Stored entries
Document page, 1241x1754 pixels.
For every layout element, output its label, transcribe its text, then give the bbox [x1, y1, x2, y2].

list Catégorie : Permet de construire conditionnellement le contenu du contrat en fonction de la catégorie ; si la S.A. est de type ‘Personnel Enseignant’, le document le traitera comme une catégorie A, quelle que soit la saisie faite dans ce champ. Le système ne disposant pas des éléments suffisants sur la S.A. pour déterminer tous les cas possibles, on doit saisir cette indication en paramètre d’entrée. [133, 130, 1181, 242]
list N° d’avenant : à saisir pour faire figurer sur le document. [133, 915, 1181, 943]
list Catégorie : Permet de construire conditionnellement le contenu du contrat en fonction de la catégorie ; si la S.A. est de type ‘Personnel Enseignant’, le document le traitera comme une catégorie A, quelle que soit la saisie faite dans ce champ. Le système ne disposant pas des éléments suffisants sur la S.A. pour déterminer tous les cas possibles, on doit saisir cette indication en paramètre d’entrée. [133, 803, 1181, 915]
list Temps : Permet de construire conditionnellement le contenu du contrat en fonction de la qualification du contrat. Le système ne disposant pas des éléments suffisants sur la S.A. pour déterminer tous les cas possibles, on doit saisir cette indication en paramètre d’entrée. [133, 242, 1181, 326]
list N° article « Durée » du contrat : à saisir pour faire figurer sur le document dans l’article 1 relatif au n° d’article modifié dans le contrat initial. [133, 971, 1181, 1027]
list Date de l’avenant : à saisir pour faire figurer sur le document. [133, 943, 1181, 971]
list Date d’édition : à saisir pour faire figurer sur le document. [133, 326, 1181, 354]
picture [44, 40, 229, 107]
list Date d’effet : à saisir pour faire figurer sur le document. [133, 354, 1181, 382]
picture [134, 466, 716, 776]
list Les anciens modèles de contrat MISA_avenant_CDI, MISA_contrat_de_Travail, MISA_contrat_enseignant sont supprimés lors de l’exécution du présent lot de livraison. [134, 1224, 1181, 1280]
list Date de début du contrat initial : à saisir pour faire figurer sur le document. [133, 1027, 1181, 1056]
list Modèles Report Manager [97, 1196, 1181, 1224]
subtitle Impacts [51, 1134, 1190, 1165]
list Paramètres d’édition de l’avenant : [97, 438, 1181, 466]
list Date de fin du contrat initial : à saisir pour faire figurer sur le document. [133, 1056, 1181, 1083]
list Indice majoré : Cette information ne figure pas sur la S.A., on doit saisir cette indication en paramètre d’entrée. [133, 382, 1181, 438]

- PROBLEM DESCRIPTION -
A word-for-word copy of the data above is the goal, so set it all down again.

- YOUR SOLUTION -
Document page, 1241x1754 pixels.
For every layout element, output its label, transcribe its text, then give the bbox [x1, y1, x2, y2].

list Catégorie : Permet de construire conditionnellement le contenu du contrat en fonction de la catégorie ; si la S.A. est de type ‘Personnel Enseignant’, le document le traitera comme une catégorie A, quelle que soit la saisie faite dans ce champ. Le système ne disposant pas des éléments suffisants sur la S.A. pour déterminer tous les cas possibles, on doit saisir cette indication en paramètre d’entrée. [133, 130, 1181, 242]
list N° d’avenant : à saisir pour faire figurer sur le document. [133, 915, 1181, 943]
list Catégorie : Permet de construire conditionnellement le contenu du contrat en fonction de la catégorie ; si la S.A. est de type ‘Personnel Enseignant’, le document le traitera comme une catégorie A, quelle que soit la saisie faite dans ce champ. Le système ne disposant pas des éléments suffisants sur la S.A. pour déterminer tous les cas possibles, on doit saisir cette indication en paramètre d’entrée. [133, 803, 1181, 915]
list Temps : Permet de construire conditionnellement le contenu du contrat en fonction de la qualification du contrat. Le système ne disposant pas des éléments suffisants sur la S.A. pour déterminer tous les cas possibles, on doit saisir cette indication en paramètre d’entrée. [133, 242, 1181, 326]
list N° article « Durée » du contrat : à saisir pour faire figurer sur le document dans l’article 1 relatif au n° d’article modifié dans le contrat initial. [133, 971, 1181, 1027]
list Date de l’avenant : à saisir pour faire figurer sur le document. [133, 943, 1181, 971]
list Date d’édition : à saisir pour faire figurer sur le document. [133, 326, 1181, 354]
picture [44, 40, 229, 107]
list Date d’effet : à saisir pour faire figurer sur le document. [133, 354, 1181, 382]
picture [134, 466, 716, 776]
list Les anciens modèles de contrat MISA_avenant_CDI, MISA_contrat_de_Travail, MISA_contrat_enseignant sont supprimés lors de l’exécution du présent lot de livraison. [134, 1224, 1181, 1280]
list Date de début du contrat initial : à saisir pour faire figurer sur le document. [133, 1027, 1181, 1056]
list Modèles Report Manager [97, 1196, 1181, 1224]
subtitle Impacts [51, 1134, 1190, 1165]
list Paramètres d’édition de l’avenant : [97, 438, 1181, 466]
list Date de fin du contrat initial : à saisir pour faire figurer sur le document. [133, 1056, 1181, 1083]
list Indice majoré : Cette information ne figure pas sur la S.A., on doit saisir cette indication en paramètre d’entrée. [133, 382, 1181, 438]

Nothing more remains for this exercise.